A investigação revela que grandes relatórios encomendados por consultoras já incorporaram fontes criadas por IA, gerando dúvidas sobre a veracidade das referências. Em Dezembro de 2025, a EY publicou um relatório de cibersegurança com 44 páginas, cuja lista de fontes continha 16 entradas impossíveis de verificar.
Entre as fontes citadas, algumas apontavam para artigos não publicados e uma referência ligada à McKinsey conectava-se a um blogue de qualidade questionável. O episódio não foi isolado: a Deloitte também revisou um relatório público de um governo provincial canadiano, alvo de erros promovidos pela IA.
Outros casos envolveram um escritório de advogados que pediu desculpa por apresentar citações legais fabricadas num tribunal de Nova Iorque. Em todos os episódios, ferramentas de IA generativa geraram referências não verificadas antes da publicação, expondo fragilidades no processo de validação.

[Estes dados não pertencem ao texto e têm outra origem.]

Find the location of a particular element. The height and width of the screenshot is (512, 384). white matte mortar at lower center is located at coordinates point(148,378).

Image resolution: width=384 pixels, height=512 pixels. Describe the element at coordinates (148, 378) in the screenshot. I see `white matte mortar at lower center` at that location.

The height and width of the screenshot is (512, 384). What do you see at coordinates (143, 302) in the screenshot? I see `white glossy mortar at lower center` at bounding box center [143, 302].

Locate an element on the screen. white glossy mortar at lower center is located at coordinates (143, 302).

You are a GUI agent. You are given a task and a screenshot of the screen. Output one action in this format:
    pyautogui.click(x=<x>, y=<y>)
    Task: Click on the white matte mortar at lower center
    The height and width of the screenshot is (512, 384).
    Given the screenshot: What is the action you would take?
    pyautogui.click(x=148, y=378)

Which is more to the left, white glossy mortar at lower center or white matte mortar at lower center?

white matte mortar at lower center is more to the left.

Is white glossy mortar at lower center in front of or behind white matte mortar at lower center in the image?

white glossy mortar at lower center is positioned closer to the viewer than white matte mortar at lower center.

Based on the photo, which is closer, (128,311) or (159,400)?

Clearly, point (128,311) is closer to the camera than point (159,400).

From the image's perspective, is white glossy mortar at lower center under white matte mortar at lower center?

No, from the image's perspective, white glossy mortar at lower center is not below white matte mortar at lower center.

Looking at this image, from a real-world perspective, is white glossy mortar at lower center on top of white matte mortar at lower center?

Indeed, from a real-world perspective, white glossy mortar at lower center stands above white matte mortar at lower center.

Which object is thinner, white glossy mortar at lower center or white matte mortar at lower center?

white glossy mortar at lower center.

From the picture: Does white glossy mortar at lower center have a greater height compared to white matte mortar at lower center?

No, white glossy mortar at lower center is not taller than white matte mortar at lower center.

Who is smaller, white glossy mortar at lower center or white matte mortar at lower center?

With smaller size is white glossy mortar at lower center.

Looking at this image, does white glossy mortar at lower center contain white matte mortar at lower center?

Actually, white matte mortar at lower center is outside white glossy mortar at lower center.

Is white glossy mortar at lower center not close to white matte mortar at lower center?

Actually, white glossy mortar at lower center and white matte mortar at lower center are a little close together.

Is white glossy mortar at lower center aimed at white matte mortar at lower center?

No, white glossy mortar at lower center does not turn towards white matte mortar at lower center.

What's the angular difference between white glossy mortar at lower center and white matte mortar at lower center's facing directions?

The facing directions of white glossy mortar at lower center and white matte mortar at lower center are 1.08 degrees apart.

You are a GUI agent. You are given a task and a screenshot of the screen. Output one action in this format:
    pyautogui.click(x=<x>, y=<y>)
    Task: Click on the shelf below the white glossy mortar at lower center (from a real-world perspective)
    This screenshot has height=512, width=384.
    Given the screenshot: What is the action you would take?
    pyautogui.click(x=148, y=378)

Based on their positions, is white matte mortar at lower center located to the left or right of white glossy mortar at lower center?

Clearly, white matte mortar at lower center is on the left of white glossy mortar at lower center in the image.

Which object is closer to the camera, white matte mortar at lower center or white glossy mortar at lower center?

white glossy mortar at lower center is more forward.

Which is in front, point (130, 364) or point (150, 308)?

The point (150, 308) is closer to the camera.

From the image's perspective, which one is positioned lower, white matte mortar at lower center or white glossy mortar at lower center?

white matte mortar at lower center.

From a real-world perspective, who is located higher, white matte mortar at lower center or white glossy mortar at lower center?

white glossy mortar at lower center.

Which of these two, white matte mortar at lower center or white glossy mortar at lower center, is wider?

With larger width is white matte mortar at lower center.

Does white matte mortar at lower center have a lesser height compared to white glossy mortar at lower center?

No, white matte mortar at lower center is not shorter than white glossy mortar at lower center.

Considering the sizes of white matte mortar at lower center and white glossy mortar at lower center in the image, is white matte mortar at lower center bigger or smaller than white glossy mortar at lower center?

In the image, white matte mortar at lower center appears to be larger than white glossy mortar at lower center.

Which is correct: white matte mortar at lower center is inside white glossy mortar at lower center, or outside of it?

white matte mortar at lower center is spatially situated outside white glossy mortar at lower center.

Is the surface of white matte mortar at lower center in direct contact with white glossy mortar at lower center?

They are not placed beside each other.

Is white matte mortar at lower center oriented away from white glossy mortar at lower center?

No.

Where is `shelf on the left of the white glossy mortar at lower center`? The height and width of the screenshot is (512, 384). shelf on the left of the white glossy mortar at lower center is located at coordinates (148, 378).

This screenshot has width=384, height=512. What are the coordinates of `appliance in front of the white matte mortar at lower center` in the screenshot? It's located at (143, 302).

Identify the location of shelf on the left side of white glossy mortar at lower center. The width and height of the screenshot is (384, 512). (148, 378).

A crise de verificação não começou com a IA. A ciência já enfrentava dificuldades de validação há décadas, sobretudo pela pressão para publicar resultados positivos. O mecanismo de revisão por pares permanece fundamental, mas nem sempre impede erros amplos.

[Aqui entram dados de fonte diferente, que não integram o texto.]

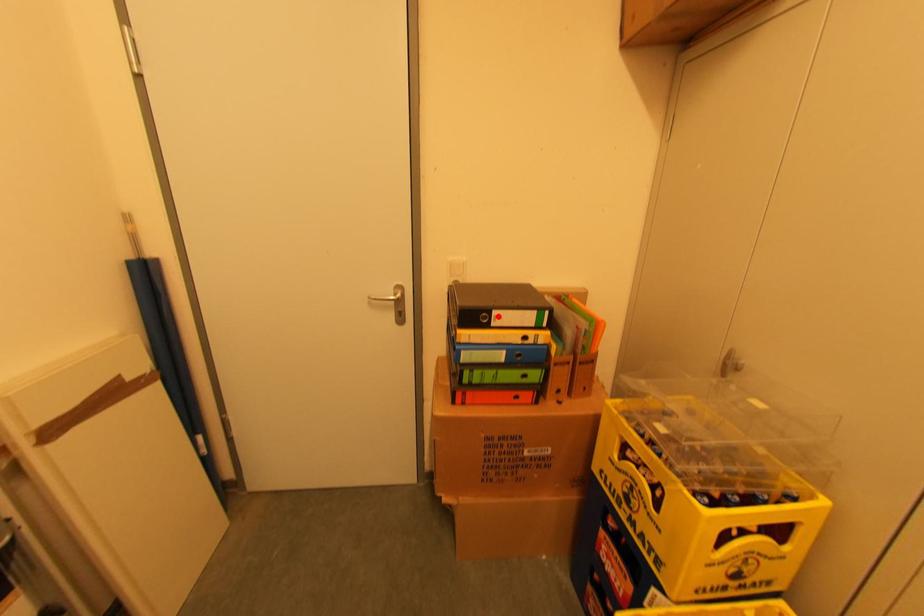
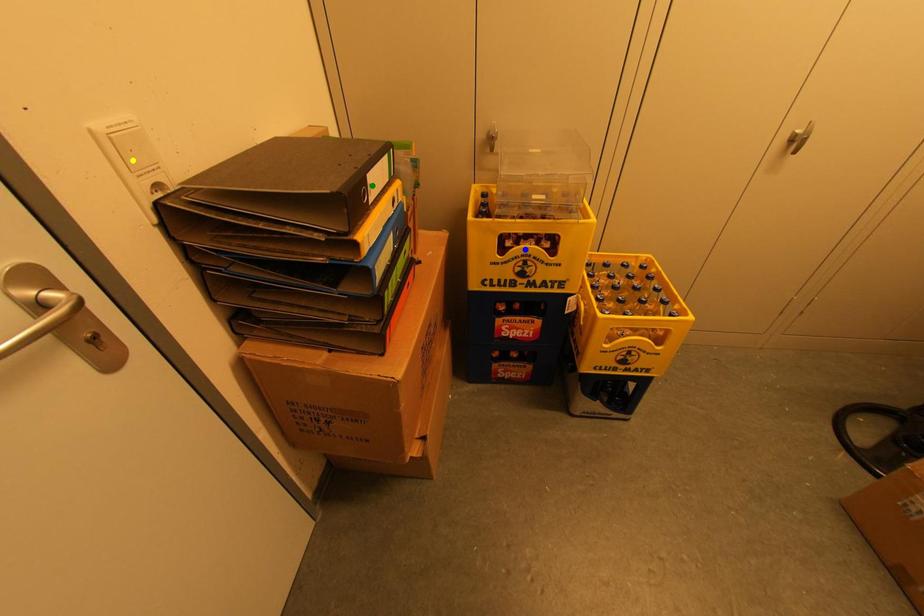
Question: I am providing you with two images of the same scene from different viewpoints. A red point is marked on the first image. You are given multiple points on the second image. Can you choose the point in image 2 that corresponds to the point in image 1?

Choices:
 (A) green point
 (B) yellow point
 (C) blue point

Answer: (A)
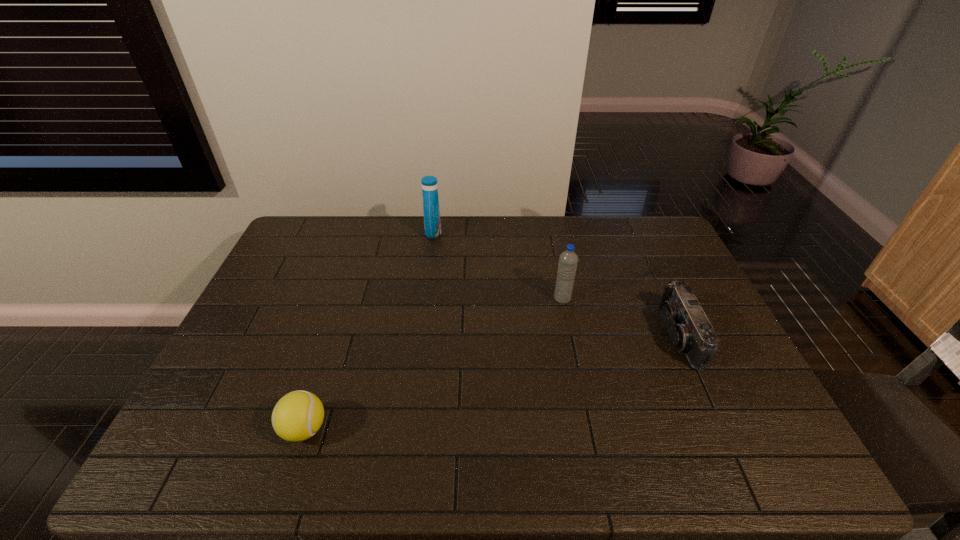
Locate an element on the screen. This screenshot has width=960, height=540. free space located on the front-facing side of the rightmost object is located at coordinates (568, 336).

Find the location of a particular element. This screenshot has height=540, width=960. free space located on the back of the nearest object is located at coordinates 321,381.

I want to click on object that is at the far edge, so click(432, 223).

At what (x,y) coordinates should I click in order to perform the action: click on object at the near edge. Please return your answer as a coordinate pair (x, y). The image size is (960, 540). Looking at the image, I should click on (297, 416).

Where is `object present at the right edge`? The image size is (960, 540). object present at the right edge is located at coordinates (689, 329).

Locate an element on the screen. The image size is (960, 540). vacant space at the far edge of the desktop is located at coordinates (519, 229).

The height and width of the screenshot is (540, 960). I want to click on vacant area at the left edge of the desktop, so click(x=251, y=389).

In the image, there is a desktop. Identify the location of free space at the right edge. (715, 424).

Image resolution: width=960 pixels, height=540 pixels. Find the location of `vacant space at the near left corner of the desktop`. vacant space at the near left corner of the desktop is located at coordinates pos(180,455).

The height and width of the screenshot is (540, 960). I want to click on free space at the far right corner, so click(663, 234).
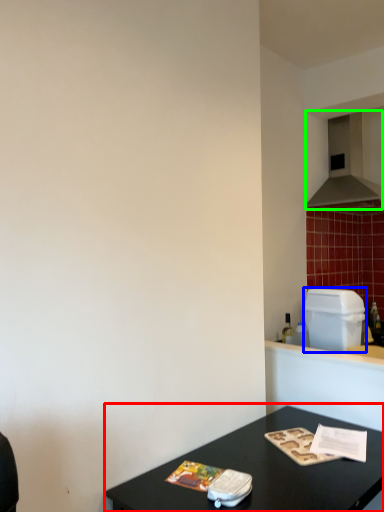
Question: Which object is positioned farthest from table (highlighted by a red box)? Select from appliance (highlighted by a blue box) and exhaust hood (highlighted by a green box).

Choices:
 (A) appliance
 (B) exhaust hood

Answer: (B)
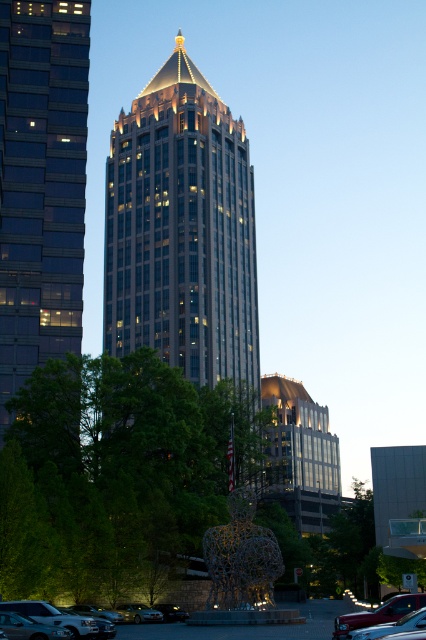
In the scene shown: You are a photographer planning to take a photo of the shiny glass skyscraper at center and the shiny silver sedan at lower left. Which object should you focus on first if you want to capture both in a single frame without moving the camera?

The shiny glass skyscraper at center is bigger than the shiny silver sedan at lower left, so you should focus on the shiny glass skyscraper at center first to ensure it fills the frame appropriately before adjusting for the smaller sedan.

You are a delivery driver who needs to park your truck between the metallic gray cars at lower center and the shiny silver sedan at lower left. Your truck is 10 meters long. Can you fit your truck between them without moving any existing vehicles?

The distance between the metallic gray cars at lower center and the shiny silver sedan at lower left is 12.31 meters. Since your truck is 10 meters long, it can fit between them as there is enough space.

A famigerada reprodução de estudos em psicologia social ilustra bem o problema. Muitos trabalhos de referência falharam ao serem reproduzidos, por amostras pequenas ou metodologias frágeis. Acima de tudo, o sistema recompensa publicação em detrimento da verificação.
A IA não criou o problema, apenas acelerou-o: alucinações acontecem quando a IA gera referências com base em dados de treino descapitalizados ou desatualizados. O que ocorreu com a EY mostra que grandes organizações também carecem de processos de verificação robustos.
Para enfrentar o desafio, é necessária uma revisão honesta dos hábitos de publicação. A autoridade das fontes não pode substituir a verificação do conteúdo. IA generativa produz outputs com aparência de autoridade, mas sem fontes verificáveis.
É urgente recuperar práticas sólidas, como confirmar fontes primárias e escrutinar números antes de citá-los. Esses hábitos mantêm o rigor e combatem a desinformação. O caso EY evidencia que a verificação pode evitar danos, mas quantos outros falharam?